Tourniquets are applied in a training exercise at Redemption Hospital. Photo by Corey Bills.

Training in Belize

In this hemisphere, Bills is the principal investigator on a project supported by the Laerdal Foundation to offer a community first aid response course in Belize, a Central American nation known to tourists as a resort and diving destination, but which also has elevated levels of poverty in some areas.

The course is for community members without medical training, he says. “In a lot of places there, you can’t call 911 to get people quickly from, say, the scene of a road accident to a hospital. So the main idea is for people in the community to be able to provide direct aid quickly.”
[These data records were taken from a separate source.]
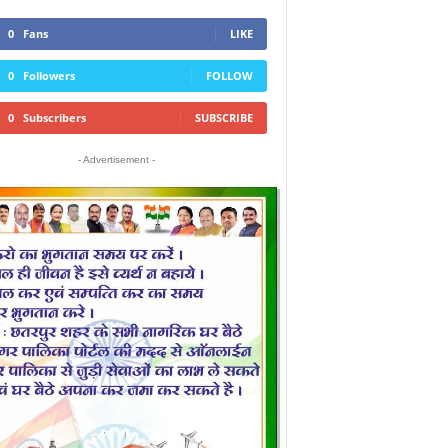
0
Fans
LIKE
0
Followers
FOLLOW
0
Subscribers
SUBSCRIBE
- Advertisement -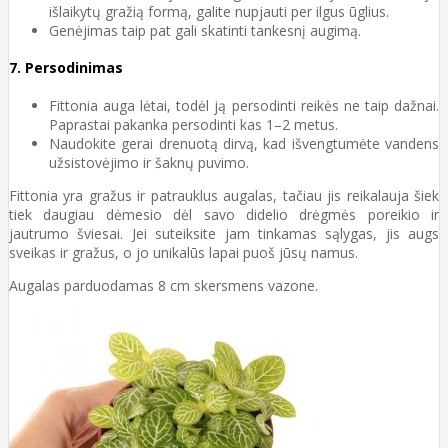
išlaikytų gražią formą, galite nupjauti per ilgus ūglius.
Genėjimas taip pat gali skatinti tankesnį augimą.
7.
Persodinimas
Fittonia auga lėtai, todėl ją persodinti reikės ne taip dažnai.
Paprastai pakanka persodinti kas 1–2 metus.
Naudokite gerai drenuotą dirvą, kad išvengtumėte vandens
užsistovėjimo ir šaknų puvimo.
Fittonia yra gražus ir patrauklus augalas, tačiau jis reikalauja šiek
tiek daugiau dėmesio dėl savo didelio drėgmės poreikio ir
jautrumo šviesai. Jei suteiksite jam tinkamas sąlygas, jis augs
sveikas ir gražus, o jo unikalūs lapai puoš jūsų namus.
Augalas parduodamas 8 cm skersmens vazone.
The first cohort– members of the national police system from throughout Belize – was trained recently, with the intention of having participants return home and train others.

In addition to his global studies, Bills cites complementary programs at CU Anschutz Emergency Medicine, such as the new cultural care initiative, led by Maddie Ross, MD, MPH, to help emergency department patients who primarily speak a language other than English connect with primary care and community resources.

Bills notes that Aurora, site of CU Anschutz, is a diverse city where immigrants make up a significant portion of the population.

“This is an incredibly gratifying place for me to work,” he says. “I get the best of both worlds: I get to think about health as it exists in other countries, and I get to think about it as it exists out our back door.”